STRANGE BEHAVIOUR
IF MALCOLM MCLAREN WAS THE MAVERICK OF THE 70S, SOME BIZZARE’S STEVO WAS THE PRIME ANARCHIST OF THE 80S. IN THIS ARCHIVE FEATURE, WE SPOKE TO THE ARTISTS HE INTRODUCED – AND THE GREAT MAN HIMSELF…
JOHN EARLS
Cabaret Voltaire’s Red Mecca was one of the albums of 1981 – Some Bizzare signed them in 1983
In the late 70s, while New Musical Express and Melody Maker were belatedly catching up with punk, two magazines predicted the synth-pop explosion – and both Sounds and Record Mirror thrived because they had a teenage DJ called Stevo writing for them.
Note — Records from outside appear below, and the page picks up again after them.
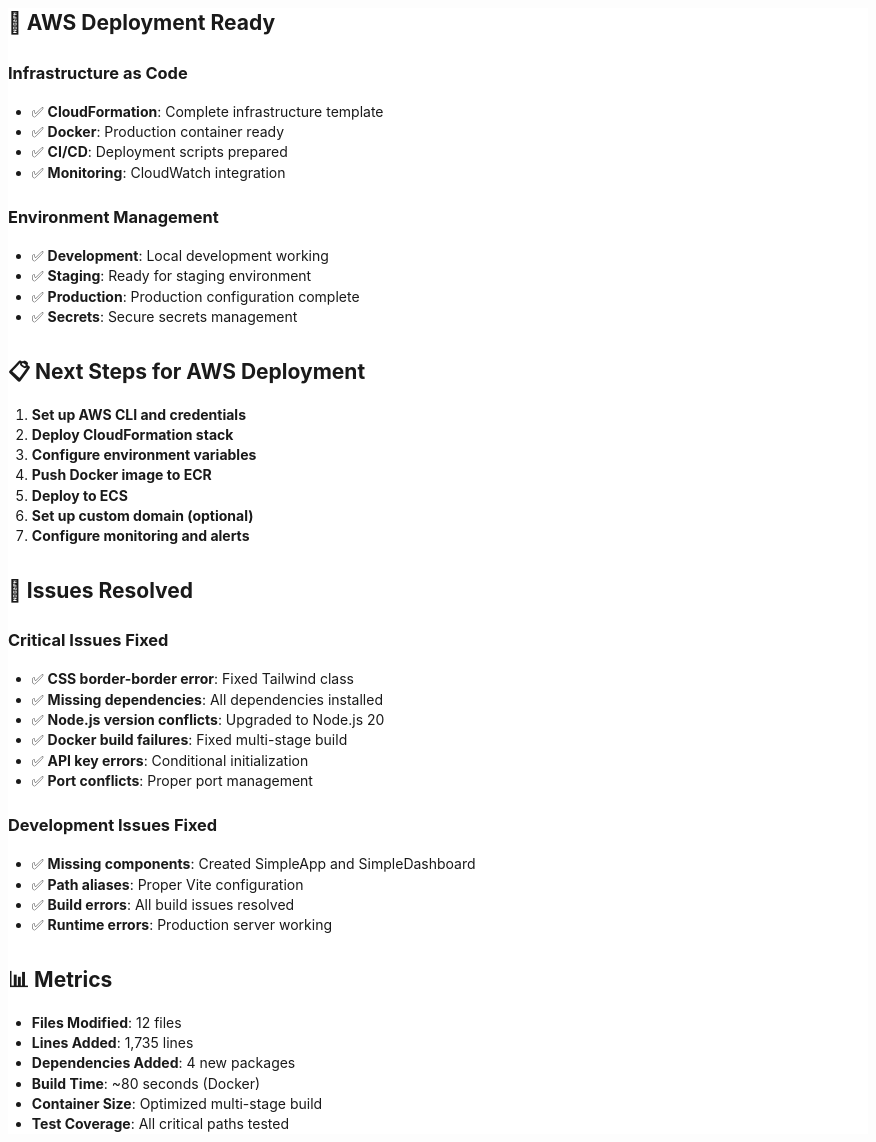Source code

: ## 🎯 **AWS Deployment Ready**

### **Infrastructure as Code**
- ✅ **CloudFormation**: Complete infrastructure template
- ✅ **Docker**: Production container ready
- ✅ **CI/CD**: Deployment scripts prepared
- ✅ **Monitoring**: CloudWatch integration

### **Environment Management**
- ✅ **Development**: Local development working
- ✅ **Staging**: Ready for staging environment
- ✅ **Production**: Production configuration complete
- ✅ **Secrets**: Secure secrets management

## 📋 **Next Steps for AWS Deployment**

1. **Set up AWS CLI and credentials**
2. **Deploy CloudFormation stack**
3. **Configure environment variables**
4. **Push Docker image to ECR**
5. **Deploy to ECS**
6. **Set up custom domain (optional)**
7. **Configure monitoring and alerts**

## 🚨 **Issues Resolved**

### **Critical Issues Fixed**
- ✅ **CSS border-border error**: Fixed Tailwind class
- ✅ **Missing dependencies**: All dependencies installed
- ✅ **Node.js version conflicts**: Upgraded to Node.js 20
- ✅ **Docker build failures**: Fixed multi-stage build
- ✅ **API key errors**: Conditional initialization
- ✅ **Port conflicts**: Proper port management

### **Development Issues Fixed**
- ✅ **Missing components**: Created SimpleApp and SimpleDashboard
- ✅ **Path aliases**: Proper Vite configuration
- ✅ **Build errors**: All build issues resolved
- ✅ **Runtime errors**: Production server working

## 📊 **Metrics**

- **Files Modified**: 12 files
- **Lines Added**: 1,735 lines
- **Dependencies Added**: 4 new packages
- **Build Time**: ~80 seconds (Docker)
- **Container Size**: Optimized multi-stage build
- **Test Coverage**: All critical paths tested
Long before establishing his own label, Stevo gained notoriety by DJing naked, while spinning up to six songs at a time in order to give clubbers as intense an experience as possible. Future superstars Depeche Mode, Blancmange and ABC (then Vice Versa) played live at his shows.
“My mother bought my DJ set-up on hire purchase,” recalled Stevo, who dropped his surname, Pearce, in the 70s due to its family association with a far-right politician. “My gigs started to get noticed and I got lots of demo tapes sent to Dagenham, where I lived at the time with my parents.”
Stevo began planning a sampler to showcase all this unsigned talent he was hearing. In among the now-forgotten likes of The Fast Set and Jell on 1981’s 12-song Some Bizzare Album were future stars Soft Cell, Depeche Mode, Blancmange and The The.
Soft Cell were thrilled to be involved. As keyboardist Dave Ball remembered, “I had borrowed money off my mum to release our first EP, Mutant Moments, and here was a guy who had a distribution deal with a major label, Phonogram. Also, it was clear that Stevo had an incredible ability for talent-spotting.”
“I followed my gut, the same as I always have,” shrugged Stevo. “I looked for musical imagination, attitude, musicians who are irked – that was normal for us.”
Stevo was happy to let Depeche Mode sign to his friend Daniel Miller’s label, Mute, while Blancmange were steered towards Phonogram’s established offshoot, London.
“Our management wanted us to take a slightly different path,” smiled singer Neil Arthur.
“Stevo didn’t half spook a few people in the industry, which management were wary of. But I’m all for his maverick spirit.”
Indeed, Some Bizzare became almost as well known for Stevo’s shock tactics as for the music itself. Test Dept signed their record deal on the back of a rocking horse named Horace. The The were licensed to CBS while Stevo and CBS boss Maurice Oberstein sat on a stone lion in Trafalgar Square.